Saved entries:
★ ★ ★

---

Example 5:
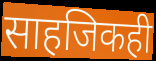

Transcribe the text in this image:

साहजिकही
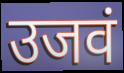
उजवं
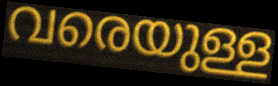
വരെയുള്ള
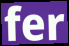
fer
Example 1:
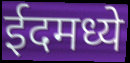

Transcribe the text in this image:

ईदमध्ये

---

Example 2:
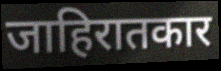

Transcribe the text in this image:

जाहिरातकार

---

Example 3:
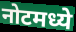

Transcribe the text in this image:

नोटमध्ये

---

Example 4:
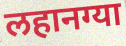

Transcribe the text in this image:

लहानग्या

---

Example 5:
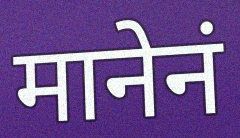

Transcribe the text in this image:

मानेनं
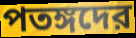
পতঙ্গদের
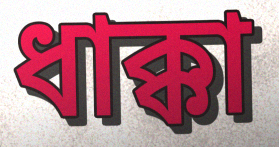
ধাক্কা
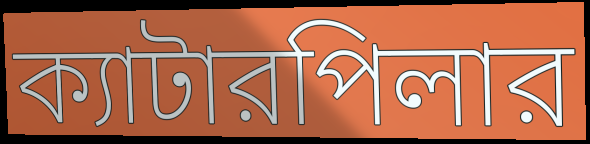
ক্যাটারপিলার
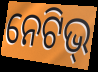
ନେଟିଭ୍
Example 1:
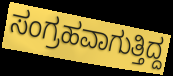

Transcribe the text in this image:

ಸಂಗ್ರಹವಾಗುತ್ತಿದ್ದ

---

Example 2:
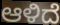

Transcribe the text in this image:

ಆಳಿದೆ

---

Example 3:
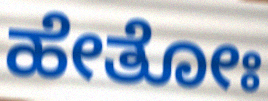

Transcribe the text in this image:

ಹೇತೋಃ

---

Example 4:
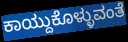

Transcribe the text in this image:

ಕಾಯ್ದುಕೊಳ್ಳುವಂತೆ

★ ★ ★

With the pictures omitted, give every line above again exactly.

- **Solution for this exercise**:
---

Example 5:

Transcribe the text in this image:

साहजिकही
उजवं
വരെയുള്ള
fer
Example 1:

Transcribe the text in this image:

ईदमध्ये

---

Example 2:

Transcribe the text in this image:

जाहिरातकार

---

Example 3:

Transcribe the text in this image:

नोटमध्ये

---

Example 4:

Transcribe the text in this image:

लहानग्या

---

Example 5:

Transcribe the text in this image:

मानेनं
পতঙ্গদের
ধাক্কা
ক্যাটারপিলার
ନେଟିଭ୍
Example 1:

Transcribe the text in this image:

ಸಂಗ್ರಹವಾಗುತ್ತಿದ್ದ

---

Example 2:

Transcribe the text in this image:

ಆಳಿದೆ

---

Example 3:

Transcribe the text in this image:

ಹೇತೋಃ

---

Example 4:

Transcribe the text in this image:

ಕಾಯ್ದುಕೊಳ್ಳುವಂತೆ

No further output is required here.